Though the actual relationship between tit and lc is affected by memory scheduling and ratio between PE and NoC clock frequencies, this analysis is carried out with the worst-case assumption that the reconfiguration memory is read at every clock cycle of each iteration, setting lc = tit for both C1 and C2 codes.

Q11. What is the maximum ratio of fcore/fNoC for a given standard?

Taking in account the presented 22-node architecture, the maximum ratio fcore/fNoC for which this assumption stands is 2/3 for LDPC codes and SBTC, while 3/5 is necessary for DBTC.

Q12. What is the way to move the data to the PEs?

the authors suppose that the reconfiguration data are moved directly to the PEs via a set of Nb dedicated buses, each one linked to PNb PEs.

VLSI Implementation of a Multi-Mode Turbo/LDPC Decoder Architecture

Summary (4 min read)

Introduction

II. DECODING ALGORITHMS

A. LDPC codes decoding algorithm

B. Turbo codes decoding algorithm

III. NOC-BASED DECODER

IV. DECODER RECONFIGURATION

V. RECONFIGURATION: CASES AND EXAMPLES

VI. DECODING CORES

A. Quantization and Memory Organization

B. LDPC Decoding Core

C. Turbo Decoding Core

VII. SUPPORTED STANDARDS

D. Comparisons

IX. CONCLUSIONS

Figures (19)

Citations

Cites background from "VLSI Implementation of a Multi-Mode..."

Cites background or result from "VLSI Implementation of a Multi-Mode..."

Cites methods from "VLSI Implementation of a Multi-Mode..."

References

"VLSI Implementation of a Multi-Mode..." refers background in this paper

"VLSI Implementation of a Multi-Mode..." refers methods in this paper

Related Papers (5)

Frequently Asked Questions (12)

Q1. What contributions have the authors mentioned in the paper "Vlsi implementation of a multi-mode turbo/ldpc decoder architecture" ?
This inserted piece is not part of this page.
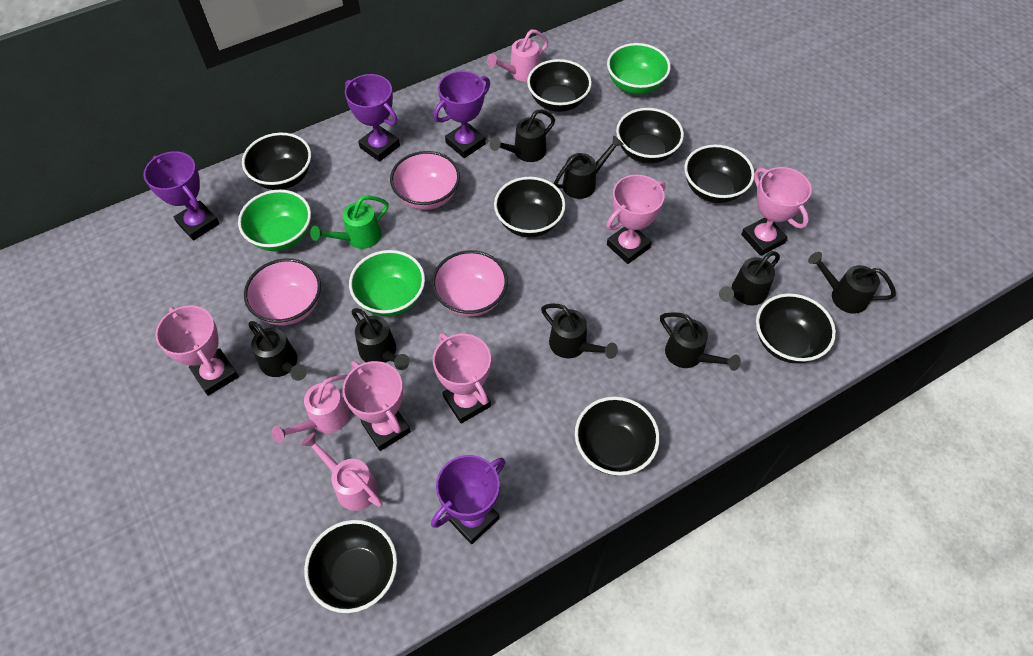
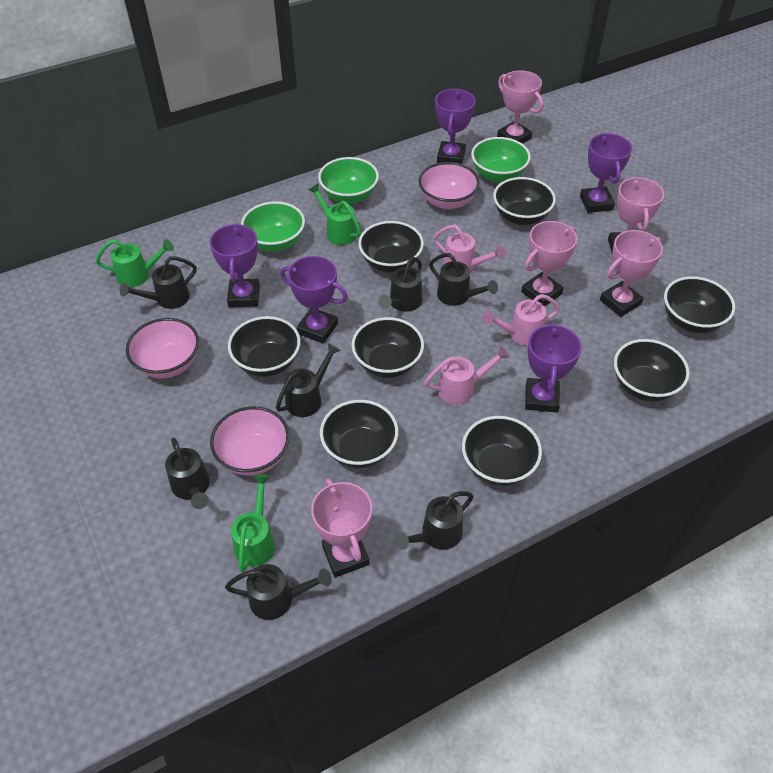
black watering can: 8 -> 7
green watering can: 1 -> 3
purple trophy: 4 -> 5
Q2. How many trellis steps are needed to initialize the next window?

Q3. How many bits are needed for a trellis step?

Q4. How many locations are used to store k[s]?
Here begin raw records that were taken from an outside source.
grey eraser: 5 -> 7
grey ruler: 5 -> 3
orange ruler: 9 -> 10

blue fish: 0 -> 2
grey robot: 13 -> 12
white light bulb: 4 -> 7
Q5. How many cycles can be used to load the remaining configuration words?

Q6. What are the characteristics of LDPC decoding algorithms?
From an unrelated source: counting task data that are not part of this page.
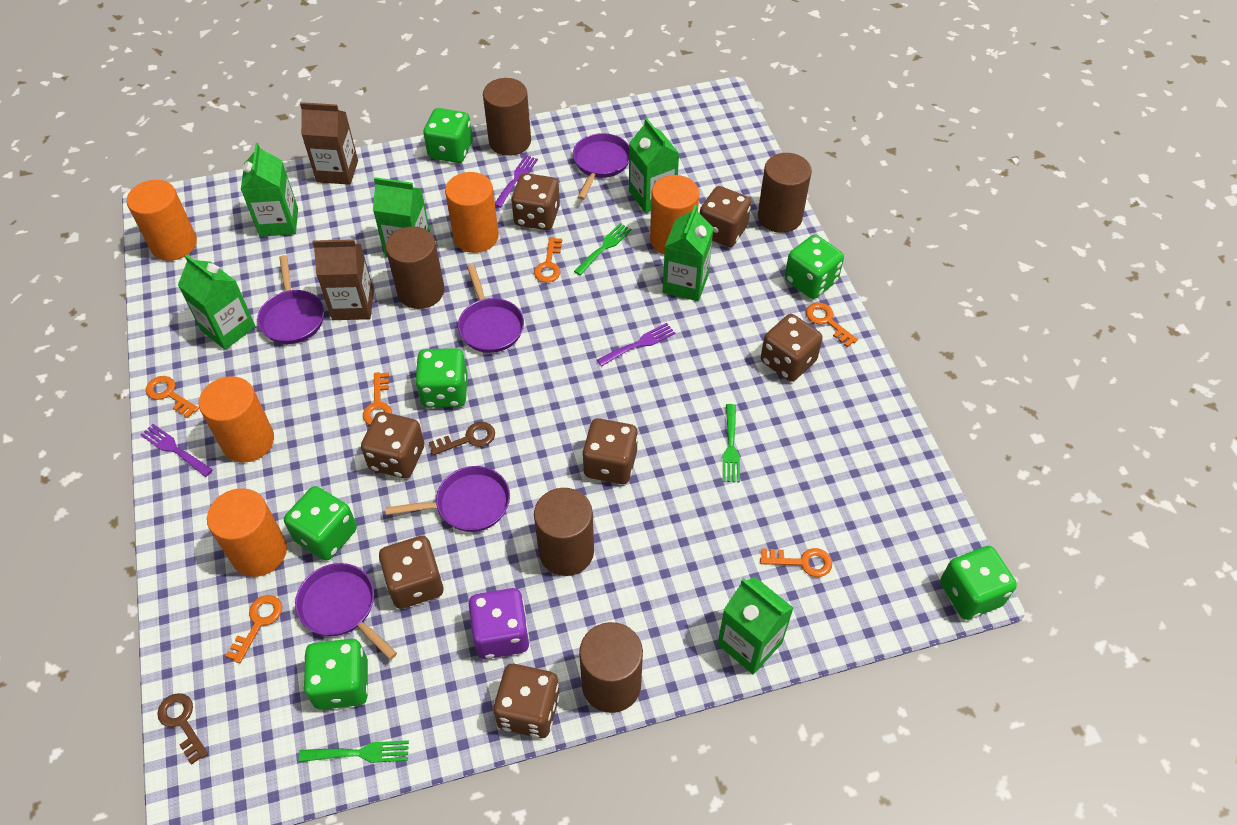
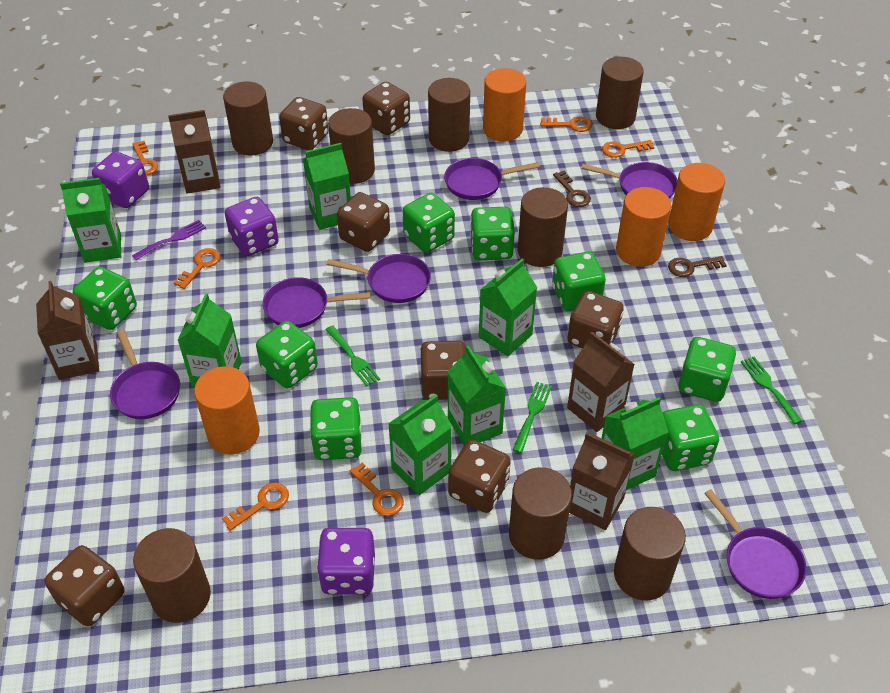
brown carton: 2 -> 4
brown cylinder: 5 -> 8
green carton: 6 -> 7
green dice: 6 -> 8
orange cylinder: 5 -> 4
purple dice: 1 -> 3
purple fork: 3 -> 1
purple pan: 5 -> 6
Q7. How much is the BER penalty in the presence of the fast moving receiver?

Q8. What is the way to compare the proposed architectures with the state of the art?

Q9. Why is the LDPC consumption calculated on a DTMB code?

Q10. What is the relationship between tit and lc?

Q11. What is the maximum ratio of fcore/fNoC for a given standard?

Q12. What is the way to move the data to the PEs?